On Saturday, August 29, at the Staples Center in Los Angeles, California, undefeated two-division champion Leo “El Terremoto” Santa Cruz (30-0-1, 17 KOs), from Rosemead, California, by way of Huetamo, Michoacán de Ocampo, Mexico, fights three-division champion Abner Mares (29-1-1, 15 KOs), from Montebello, California, by way of Guadalajara, Jalisco, Mexico, for the WBA Featherweight Super Championship.
The fight will be presented by Premier Boxing Champions and televised live on ESPN starting at 10 PM ET/7 PM PT.
Twenty-seven-year-old Santa Cruz turned pro in 2006 at the age of 18. A dynamic come-forward fighter who is one of the best body punches in the business, Santa Cruz, aside from a draw in his second fight, is putting his perfect record on the line.
“El Terremoto” has been handled beautifully. After a few years getting experience by fighting novices and grizzled veterans, in 2011 he stepped it up and won the interim WBC Youth World bantamweight title. In June 2012 he defeated Vusi Malinga (20-3-1 coming in) to win the IBF World bantamweight title. Fourteen months later, he KO’d Victor Terrazas (37-2-1) to win the WBC World super bantamweight title.
Since that turnaround in 2012, the combined records of Santa Cruz’s opponents are an eye-popping 316-32-13.
But he has yet to fight anyone as accomplished as Abner Mares.
Mares is 29 years old and turned pro in 2005 at the age of 19. He has followed a similar path as Santa Cruz. In December 2010 he defeated Vic Darchinyan (35-2-1 at the time) to win the IBO World bantamweight title. In his next fight, eight months later, he won a majority decision over Joseph Agbeko (28-2) to win the IBF World bantamweight title.
In addition to defeating Darchinyan and Agbeko, Mares also has victories over Eric Morel, Anselmo Moreno, and Daniel Ponce de Leon.
Mares is a warrior through and through and leaves nothing outside the ring.
But it all seemed to come crashing down in August 2013 when he was knocked out in the first round by Jhonny Gonzalez.
The experts said Gonzalez, the longtime WBC World featherweight champion, was nearing the end of his career. With the exception of a loss to Ponce De Leon, he hadn’t lost a fight in three years, so he wasn’t losing fights, per se. But boxing is rarely kind to aging boxers, especially aging featherweight boxers, which made his knockout of Mares all the more alarming, and that alarm colors Saturday’s fight against Leo Santa Cruz.
“In my mind this is a fight of the year,” says Santa Cruz, “because we’re both Mexican street fighters, we come forward, trying to please the fans.
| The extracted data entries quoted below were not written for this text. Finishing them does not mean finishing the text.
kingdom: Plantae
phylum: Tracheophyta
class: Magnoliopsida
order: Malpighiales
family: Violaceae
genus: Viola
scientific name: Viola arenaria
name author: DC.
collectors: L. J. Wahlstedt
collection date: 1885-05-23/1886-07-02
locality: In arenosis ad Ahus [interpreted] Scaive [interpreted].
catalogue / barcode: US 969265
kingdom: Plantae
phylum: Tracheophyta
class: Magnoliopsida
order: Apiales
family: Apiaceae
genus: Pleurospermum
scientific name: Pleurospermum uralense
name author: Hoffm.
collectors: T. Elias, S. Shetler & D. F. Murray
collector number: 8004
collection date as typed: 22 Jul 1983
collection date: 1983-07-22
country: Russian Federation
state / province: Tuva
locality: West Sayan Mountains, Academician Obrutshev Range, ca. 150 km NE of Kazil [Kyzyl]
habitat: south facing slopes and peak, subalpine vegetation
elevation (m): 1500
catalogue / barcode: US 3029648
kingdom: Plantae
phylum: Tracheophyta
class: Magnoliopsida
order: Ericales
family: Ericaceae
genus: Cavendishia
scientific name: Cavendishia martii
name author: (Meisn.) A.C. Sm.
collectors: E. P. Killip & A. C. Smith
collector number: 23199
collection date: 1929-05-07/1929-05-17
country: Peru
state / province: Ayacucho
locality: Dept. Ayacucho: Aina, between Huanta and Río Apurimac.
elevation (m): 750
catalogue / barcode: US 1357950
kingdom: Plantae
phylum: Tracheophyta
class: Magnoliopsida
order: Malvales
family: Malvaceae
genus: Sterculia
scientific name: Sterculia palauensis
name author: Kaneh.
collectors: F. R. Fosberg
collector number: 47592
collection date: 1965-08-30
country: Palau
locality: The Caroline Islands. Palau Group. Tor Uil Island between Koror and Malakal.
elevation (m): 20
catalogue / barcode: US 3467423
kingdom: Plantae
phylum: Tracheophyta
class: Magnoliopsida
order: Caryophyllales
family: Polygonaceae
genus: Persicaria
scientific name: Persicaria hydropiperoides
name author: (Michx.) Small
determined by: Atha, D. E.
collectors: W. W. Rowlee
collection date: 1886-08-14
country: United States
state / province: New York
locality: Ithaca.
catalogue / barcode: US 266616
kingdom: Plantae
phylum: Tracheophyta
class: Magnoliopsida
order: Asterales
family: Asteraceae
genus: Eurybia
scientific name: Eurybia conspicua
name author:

I see this fight like almost a 50/50. We both have a lot to prove. Neither of us wants to lose. We’re going to leave everything in the ring. I know he’s really hungry to get the victory. I don’t want my first defeat so I’m going to go out there and put a show on. I have to pressure him and stay on top of him.
“I’m very determined to win this fight. It’s the biggest fight of my career. This is the toughest fighter I’ve faced. I have a lot to lose. A win against Mares will put me on the level to get more big fights. We know the way to victory.”
The way to victory for Abner Mares is through Santa Cruz.
“I’m going up against a young, undefeated, talented and strong Leo Santa Cruz,” says Mares. “He’s never tasted defeat. All of that motivates me to go in there and be the first one to take him down. I’m past my loss. My experience is going to be the difference in this fight. Anything is possible. He has a lot of talents but I’m going to take what comes my way and put in a great performance. I am in there to destroy. I know what I have to do.”
This article was penned by the author who is not related to the WBA and the statements, expressions or opinions referenced herein are that of the author alone and not the WBA.